In the month of February 2017 a 79 year old gentleman with background history of diabetes, hypertension and with compromised kidney function was diagnosed with 70% aortic stenosis and had to be admitted to a hospital urgently. He was also suffering from heart failure and swelling in lungs leading to breathlessness. He was later shifted to Manipal Hospital on a ventilator support. “He was diagnosed with multiple blockages in heart vessels too. At this point considering severe aortic stenosis and multi vessel disease, we evaluated the option of bypass surgery with aortic valve replacement and discharged the patient. However he was readmitted within few days with complaints of severe breathlessness again. In view of his heart failure, kidney failure and Aortic Stenosis, open heart surgery would have involved very high risk. Then there was also his age factor that had to be considered along with medical history we started is treatment by first implanting a stent to treat the blocked arteries. This was important procedure to improve blood supply to heart vessels. Four days later, we performed the TAVR procedure. Procedure was successful with no obstruction in blood flow through aortic valve. Heart’s pumping ability also showed improvement. The end result was positive with improved symptoms and quality of life”, said Prof. Dr.Ranjan Shetty, Senior Interventional Cardiologist, Manipal Hospitals, Bangalore and Former Head of Cardiology Department, Kasturba Medical College, Mangalore.

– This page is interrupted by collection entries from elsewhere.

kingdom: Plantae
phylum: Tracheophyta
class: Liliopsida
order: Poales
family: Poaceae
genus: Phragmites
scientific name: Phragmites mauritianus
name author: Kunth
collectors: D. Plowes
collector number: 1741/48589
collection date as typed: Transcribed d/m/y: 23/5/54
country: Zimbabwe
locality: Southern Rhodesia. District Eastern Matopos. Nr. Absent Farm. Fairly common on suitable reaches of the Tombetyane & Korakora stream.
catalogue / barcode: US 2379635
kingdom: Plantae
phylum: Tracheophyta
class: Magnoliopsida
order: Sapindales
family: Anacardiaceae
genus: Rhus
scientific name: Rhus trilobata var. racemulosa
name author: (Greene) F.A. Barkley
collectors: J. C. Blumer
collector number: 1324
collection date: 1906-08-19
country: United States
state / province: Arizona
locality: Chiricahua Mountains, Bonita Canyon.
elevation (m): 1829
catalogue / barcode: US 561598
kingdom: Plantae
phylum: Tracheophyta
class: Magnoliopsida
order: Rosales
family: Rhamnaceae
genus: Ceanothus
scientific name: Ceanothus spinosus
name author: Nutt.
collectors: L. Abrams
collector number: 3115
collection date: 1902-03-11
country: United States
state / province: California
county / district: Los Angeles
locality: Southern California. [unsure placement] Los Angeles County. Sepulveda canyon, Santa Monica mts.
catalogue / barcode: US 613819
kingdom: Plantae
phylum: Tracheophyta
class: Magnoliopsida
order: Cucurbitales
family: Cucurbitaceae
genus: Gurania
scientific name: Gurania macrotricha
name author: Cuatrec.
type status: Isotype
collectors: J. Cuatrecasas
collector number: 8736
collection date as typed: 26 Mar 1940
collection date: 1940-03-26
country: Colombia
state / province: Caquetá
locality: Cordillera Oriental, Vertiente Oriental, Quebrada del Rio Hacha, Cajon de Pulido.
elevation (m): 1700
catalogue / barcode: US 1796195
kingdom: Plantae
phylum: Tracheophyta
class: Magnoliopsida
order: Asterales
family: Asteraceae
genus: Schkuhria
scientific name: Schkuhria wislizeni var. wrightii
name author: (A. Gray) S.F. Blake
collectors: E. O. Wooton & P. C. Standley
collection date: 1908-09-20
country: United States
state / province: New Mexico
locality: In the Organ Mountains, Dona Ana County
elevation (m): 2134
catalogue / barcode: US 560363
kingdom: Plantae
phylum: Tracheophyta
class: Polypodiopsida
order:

“Patients who undergo a minimally invasive TAVR procedure may experience less down time, faster recovery and, often, a shorter hospital stay -3- to 5 days on an average compared to patients undergoing open heart surgery. TAVR is the first-line therapy for inoperable and high risk patients with severe aortic stenosis. We are happy to have access to the latest advancements in medical technology and are able to offer world class therapies to our patients,” said Prof. Dr. Ranjan Shetty, Senior Interventional Cardiologist, Manipal Hospitals, Bangalore and Former Head of Cardiology Department, Kasturba Medical College, Mangalore.